Les phases 2 et 4 ne sont pas présentes dans tous les systèmes. Pour certains, en effet, l’analyse morphologique paraît une complication inutile ; mais la complexité du calcul est alors compensée par l’encombrement du dictionnaire, dont les dimensions peuvent être plusieurs fois multipliées en fonction du nombre des formes différentes que peut prendre un mot. Quant à la construction syntaxique, elle n’a lieu que dans les cas où la représentation documentaire doit comporter des relations entre les descripteurs (par exemple, dans le SYNTOL, la classification construite à la Western Reserve University pour la documentation métallurgique, etc.).

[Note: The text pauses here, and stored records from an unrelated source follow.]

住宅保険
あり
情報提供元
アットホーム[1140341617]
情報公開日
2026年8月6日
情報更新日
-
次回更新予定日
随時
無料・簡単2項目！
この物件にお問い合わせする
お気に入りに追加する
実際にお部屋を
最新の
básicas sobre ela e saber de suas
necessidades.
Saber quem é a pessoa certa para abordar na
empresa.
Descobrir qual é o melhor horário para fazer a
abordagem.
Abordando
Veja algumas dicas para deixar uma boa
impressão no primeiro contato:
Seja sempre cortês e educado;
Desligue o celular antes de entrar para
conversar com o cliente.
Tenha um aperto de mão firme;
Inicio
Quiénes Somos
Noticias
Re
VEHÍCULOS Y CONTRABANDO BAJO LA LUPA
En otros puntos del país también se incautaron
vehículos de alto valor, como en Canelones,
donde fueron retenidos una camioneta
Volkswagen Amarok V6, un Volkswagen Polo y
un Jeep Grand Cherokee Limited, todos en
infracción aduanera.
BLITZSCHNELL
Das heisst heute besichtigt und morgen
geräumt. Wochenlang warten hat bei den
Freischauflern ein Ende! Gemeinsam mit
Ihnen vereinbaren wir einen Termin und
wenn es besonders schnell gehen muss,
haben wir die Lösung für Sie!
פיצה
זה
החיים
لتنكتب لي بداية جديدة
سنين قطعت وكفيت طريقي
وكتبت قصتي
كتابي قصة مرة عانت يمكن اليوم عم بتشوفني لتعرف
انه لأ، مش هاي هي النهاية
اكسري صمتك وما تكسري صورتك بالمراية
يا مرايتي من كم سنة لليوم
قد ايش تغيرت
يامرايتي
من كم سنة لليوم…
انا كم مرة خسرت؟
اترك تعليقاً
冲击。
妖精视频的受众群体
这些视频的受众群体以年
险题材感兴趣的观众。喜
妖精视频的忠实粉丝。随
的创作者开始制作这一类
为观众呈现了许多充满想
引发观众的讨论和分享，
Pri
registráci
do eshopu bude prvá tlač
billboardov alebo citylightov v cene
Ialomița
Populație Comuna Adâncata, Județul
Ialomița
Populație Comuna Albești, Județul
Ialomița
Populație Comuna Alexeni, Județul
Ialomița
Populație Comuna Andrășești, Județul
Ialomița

Une expérience d’indexation automatique de résumés bibliographiques en français vers le langage documentaire SYNTOL a été conduite en 1962-1965 à la Section d’automatique documentaire du C. N. R. S. par R.-C. Cros, J.-C. Gardin et F. Lévy notamment. La méthode utilisée comprenait les quatre phases indiquées ci-dessus. La méthode était strictement sémantique : 1o la résolution des polysémies s’opérait en fonction de la concurrence de descripteurs appartenant à certaines classes paramétriques, déterminant telle ou telle traduction pour le mot français ambigu ; 2o la construction syntaxique s’opérait en fonction de consultation de tables (réseau notionnel) appelées par certains mots de la langue naturelle ayant un rôle syntaxique (les « mots outils »). L’automate était ainsi doté d’une « culture » artificielle, sous deux aspects : d’abord les classifications hiérarchiques (15 arbres représentant les classes de descripteurs intéressant le champ donné, ici la psychophysiologie : anatomie, fonctions physiologiques, pathologie, psychologie, physique, chimie, biologie, etc.) ; en outre, des classifications fonctionnelles, transversales, en forme de réseau greffé sur les arbres hiérarchiques : par exemple, la classe des agents (chimiques, physiques, psychologiques.) pouvant produire des modifications anatomiques ou physiologiques localisées (sur le cerveau, le foie, la digestion, la sécrétion, etc.). C’est en consultant cette « sphère d’affinités sémantiques » que le programme pouvait — dans une certaine mesure (cf. l’évaluation des résultats dans l’ouvrage cité) — résoudre les ambiguïtés syntaxiques lors de l’établissement des relations entre descripteurs.

C’est ainsi qu’on obtenait en moyenne 10 descripteurs par résumé, et une quinzaine de relations syntaxiques artificielles (relations SYNTOL) entre ces descripteurs, pour un temps moyen de moins de 20 secondes par résumé.